# 3 Truck Shay Problem



## chaingun (Jan 4, 2008)

I just unpacked my new B-man 3 truck Shay. I lubed it up according to the DVD instructions. Put it on the test stand it ran fine. Came back in about an hour and tried it again on the stand and all it will do is light the flickering fire box light and the dome light flashes - no head light. Any body got a guess on this one? Tried it on the track also. No joy.
Thanks, Ted


----------



## steam5 (Jun 22, 2008)

I do not have this model, but I have other Bachman locomotives. Is it possible a switch has moved isolating the motor? My k-27 did this once. 

Alan


----------



## chaingun (Jan 4, 2008)

Looked it over and can only find 2 switches.
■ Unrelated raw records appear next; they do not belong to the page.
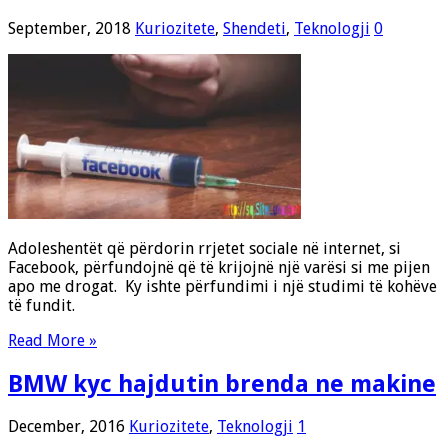
September, 2018
Kuriozitete
,
Shendeti
,
Teknologji
0
Adoleshentët që përdorin rrjetet sociale në internet, si
Facebook, përfundojnë që të krijojnë një varësi si me pijen
apo me drogat. Ky ishte përfundimi i një studimi të kohëve
të fundit.
Read More »
BMW kyc hajdutin brenda ne makine
December, 2016
Kuriozitete
,
Teknologji
1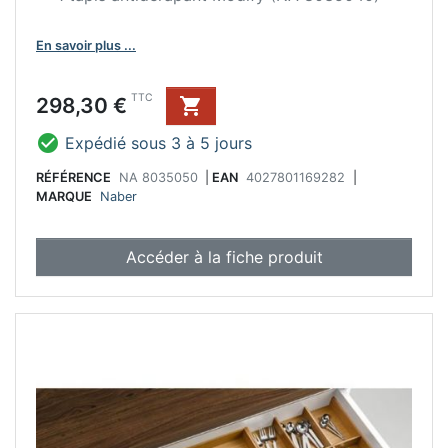
En savoir plus ...
Prix
TTC
298,30 €


Expédié sous 3 à 5 jours
RÉFÉRENCE
NA 8035050
|
EAN
4027801169282
|
MARQUE
Naber
Accéder à la fiche produit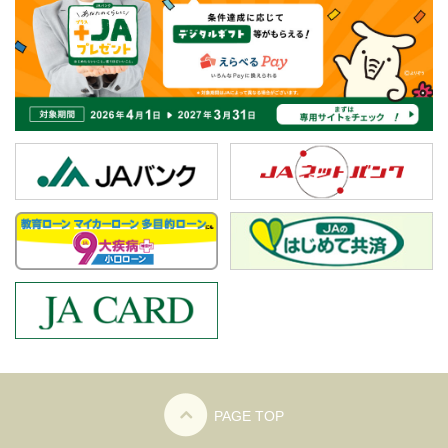
PAGE TOP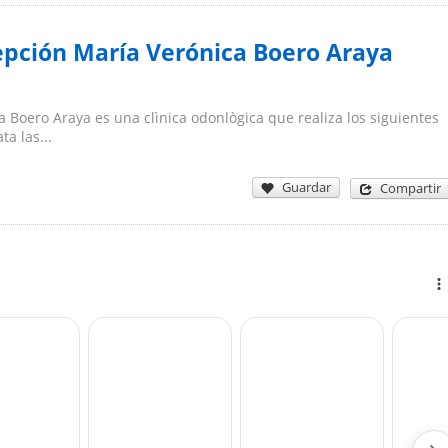
epción María Verónica Boero Araya
 Boero Araya es una clìnica odonlògica que realiza los siguientes
a las...
Guardar
Compartir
They are located on the front of the boiler. One is for smoke and the other is a selector for NMRA STD. or Large Scale. Selecting NMRA Standard or Large Scale makes no difference. I think I will have to box this back up and send it back to B-man. I wonder how long it will be before I see it again? 
Thanks for the input. 
Ted


----------



## Steve Stockham (Jan 2, 2008)

Ummm.....let me see if I remember this correctly.....the 3-truck suffered from lousy cold-soldered connections that keep breaking right at the board. The "quasinami" sound system (in models so equipped) had problems as well....I'm sure I'm leaving a bunch of things out....oh well, that should be good for starters... I'd check the soldered connections for a break.


----------



## nkelsey (Jan 4, 2008)

I just completed converting a 3 truck to Airwire/P5 and when i got into the coal tender to take out the the board I found that the comment about the wires breaking at the board was dead on. The broke off faster than I could identify and tag them. Recommend stripping out all the Bachmann wiring and start over. They also used masking tape to "insulate" the wire joins on the rear light.


----------



## Greg Elmassian (Jan 3, 2008)

Flashing lights usually mean track voltage is too high, 21 volts is about where it shuts off and blinks. The quasinami freaks out at this voltage and above. 
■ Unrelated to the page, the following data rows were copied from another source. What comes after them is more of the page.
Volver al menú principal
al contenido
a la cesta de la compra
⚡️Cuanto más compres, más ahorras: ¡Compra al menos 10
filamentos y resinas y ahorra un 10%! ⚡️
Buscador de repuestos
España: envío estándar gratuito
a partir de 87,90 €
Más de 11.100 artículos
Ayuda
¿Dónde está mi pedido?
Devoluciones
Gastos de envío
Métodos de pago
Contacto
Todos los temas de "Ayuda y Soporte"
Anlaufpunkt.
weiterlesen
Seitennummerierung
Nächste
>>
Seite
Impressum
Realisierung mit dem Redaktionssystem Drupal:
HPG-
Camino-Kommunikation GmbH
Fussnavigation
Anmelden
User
Does the "dome light" flash at all voltages? 

Regards, Greg


----------



## chaingun (Jan 4, 2008)

I'll start checking the wiring. 
Greg, Yes the cab light blinks as soon as there is power to it. I don't think I over volted it but I have done stranger things. Is there some way to reset the quasinami? 

Thanks, Ted


----------



## Greg Elmassian (Jan 3, 2008)

Well, that sucks, was hoping it was as simple as overvoltage. 

I think resetting the Quasinami requires a DCC system.... That would be my next step. 

The good news is (I hope) that the blinking is coming from the DCC decoder, which is "alive enough" to blink the light. 

I have not looked if there is a way to do a decoder reset from DC... Do you have a manual for the decoder? 

Regards, Greg


----------



## chaingun (Jan 4, 2008)

Greg 
I checked the user guide on the CD and it lists fault codes. The problem is it says head & tail lights will blink X number of times to indicate the fault code. All I have is the cab light blinking and I can detect no pattern. 
This one looks like a big maybe - so I am still checking for a lose or shorted wire. 
Error 11 - Motor Connection Fault 
This error indicates a faulty motor connection has been detected and 
typically occurs when the motor lead is shorted to a track pickup wire. 
The motor will not respond until the error is corrected. 
Thanks, Ted


----------